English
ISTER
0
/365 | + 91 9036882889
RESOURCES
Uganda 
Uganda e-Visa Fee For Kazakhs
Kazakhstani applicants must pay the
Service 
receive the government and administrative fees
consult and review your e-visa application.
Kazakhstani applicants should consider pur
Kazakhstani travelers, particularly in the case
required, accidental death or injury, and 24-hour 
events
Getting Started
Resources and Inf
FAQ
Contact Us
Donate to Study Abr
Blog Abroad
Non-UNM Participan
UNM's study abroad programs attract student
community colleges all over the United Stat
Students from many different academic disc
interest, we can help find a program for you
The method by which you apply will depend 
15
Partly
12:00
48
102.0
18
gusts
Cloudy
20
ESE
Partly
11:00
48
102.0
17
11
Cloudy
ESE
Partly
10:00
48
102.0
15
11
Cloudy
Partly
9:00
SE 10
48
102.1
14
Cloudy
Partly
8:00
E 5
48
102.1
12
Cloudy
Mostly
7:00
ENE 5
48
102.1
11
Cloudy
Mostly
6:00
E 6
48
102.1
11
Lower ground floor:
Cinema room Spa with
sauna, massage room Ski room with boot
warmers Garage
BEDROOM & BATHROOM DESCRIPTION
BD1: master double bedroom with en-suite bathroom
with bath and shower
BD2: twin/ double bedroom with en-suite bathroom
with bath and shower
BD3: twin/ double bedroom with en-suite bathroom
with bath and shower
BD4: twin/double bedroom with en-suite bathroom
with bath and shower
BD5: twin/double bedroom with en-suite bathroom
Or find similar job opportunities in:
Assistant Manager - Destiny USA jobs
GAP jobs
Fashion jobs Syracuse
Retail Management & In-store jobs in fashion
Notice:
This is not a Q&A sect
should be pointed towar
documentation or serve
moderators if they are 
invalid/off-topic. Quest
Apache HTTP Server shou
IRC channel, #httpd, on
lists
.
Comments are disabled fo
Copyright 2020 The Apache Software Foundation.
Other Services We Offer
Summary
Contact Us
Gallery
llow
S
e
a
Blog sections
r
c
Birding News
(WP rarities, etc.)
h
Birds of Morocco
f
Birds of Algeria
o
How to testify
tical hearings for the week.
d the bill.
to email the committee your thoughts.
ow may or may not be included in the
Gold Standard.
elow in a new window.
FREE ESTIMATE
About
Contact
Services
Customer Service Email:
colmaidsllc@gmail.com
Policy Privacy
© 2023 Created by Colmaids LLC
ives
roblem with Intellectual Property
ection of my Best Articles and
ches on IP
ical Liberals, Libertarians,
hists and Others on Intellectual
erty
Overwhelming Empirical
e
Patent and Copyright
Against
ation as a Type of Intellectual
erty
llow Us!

────────────────

Aim of the exercise => Could you give every line of the records above as a JSON list of strings, one string per line, leaving out blank lines?

Result =>
[
  "English",
  "ISTER",
  "0",
  "/365 | + 91 9036882889",
  "RESOURCES",
  "Uganda ",
  "Uganda e-Visa Fee For Kazakhs",
  "Kazakhstani applicants must pay the",
  "Service ",
  "receive the government and administrative fees",
  "consult and review your e-visa application.",
  "Kazakhstani applicants should consider pur",
  "Kazakhstani travelers, particularly in the case",
  "required, accidental death or injury, and 24-hour ",
  "events",
  "Getting Started",
  "Resources and Inf",
  "FAQ",
  "Contact Us",
  "Donate to Study Abr",
  "Blog Abroad",
  "Non-UNM Participan",
  "UNM's study abroad programs attract student",
  "community colleges all over the United Stat",
  "Students from many different academic disc",
  "interest, we can help find a program for you",
  "The method by which you apply will depend ",
  "15",
  "Partly",
  "12:00",
  "48",
  "102.0",
  "18",
  "gusts",
  "Cloudy",
  "20",
  "ESE",
  "Partly",
  "11:00",
  "48",
  "102.0",
  "17",
  "11",
  "Cloudy",
  "ESE",
  "Partly",
  "10:00",
  "48",
  "102.0",
  "15",
  "11",
  "Cloudy",
  "Partly",
  "9:00",
  "SE 10",
  "48",
  "102.1",
  "14",
  "Cloudy",
  "Partly",
  "8:00",
  "E 5",
  "48",
  "102.1",
  "12",
  "Cloudy",
  "Mostly",
  "7:00",
  "ENE 5",
  "48",
  "102.1",
  "11",
  "Cloudy",
  "Mostly",
  "6:00",
  "E 6",
  "48",
  "102.1",
  "11",
  "Lower ground floor:",
  "Cinema room Spa with",
  "sauna, massage room Ski room with boot",
  "warmers Garage",
  "BEDROOM & BATHROOM DESCRIPTION",
  "BD1: master double bedroom with en-suite bathroom",
  "with bath and shower",
  "BD2: twin/ double bedroom with en-suite bathroom",
  "with bath and shower",
  "BD3: twin/ double bedroom with en-suite bathroom",
  "with bath and shower",
  "BD4: twin/double bedroom with en-suite bathroom",
  "with bath and shower",
  "BD5: twin/double bedroom with en-suite bathroom",
  "Or find similar job opportunities in:",
  "Assistant Manager - Destiny USA jobs",
  "GAP jobs",
  "Fashion jobs Syracuse",
  "Retail Management & In-store jobs in fashion",
  "Notice:",
  "This is not a Q&A sect",
  "should be pointed towar",
  "documentation or serve",
  "moderators if they are ",
  "invalid/off-topic. Quest",
  "Apache HTTP Server shou",
  "IRC channel, #httpd, on",
  "lists",
  ".",
  "Comments are disabled fo",
  "Copyright 2020 The Apache Software Foundation.",
  "Other Services We Offer",
  "Summary",
  "Contact Us",
  "Gallery",
  "llow",
  "S",
  "e",
  "a",
  "Blog sections",
  "r",
  "c",
  "Birding News",
  "(WP rarities, etc.)",
  "h",
  "Birds of Morocco",
  "f",
  "Birds of Algeria",
  "o",
  "How to testify",
  "tical hearings for the week.",
  "d the bill.",
  "to email the committee your thoughts.",
  "ow may or may not be included in the",
  "Gold Standard.",
  "elow in a new window.",
  "FREE ESTIMATE",
  "About",
  "Contact",
  "Services",
  "Customer Service Email:",
  "colmaidsllc@gmail.com",
  "Policy Privacy",
  "© 2023 Created by Colmaids LLC",
  "ives",
  "roblem with Intellectual Property",
  "ection of my Best Articles and",
  "ches on IP",
  "ical Liberals, Libertarians,",
  "hists and Others on Intellectual",
  "erty",
  "Overwhelming Empirical",
  "e",
  "Patent and Copyright",
  "Against",
  "ation as a Type of Intellectual",
  "erty",
  "llow Us!"
]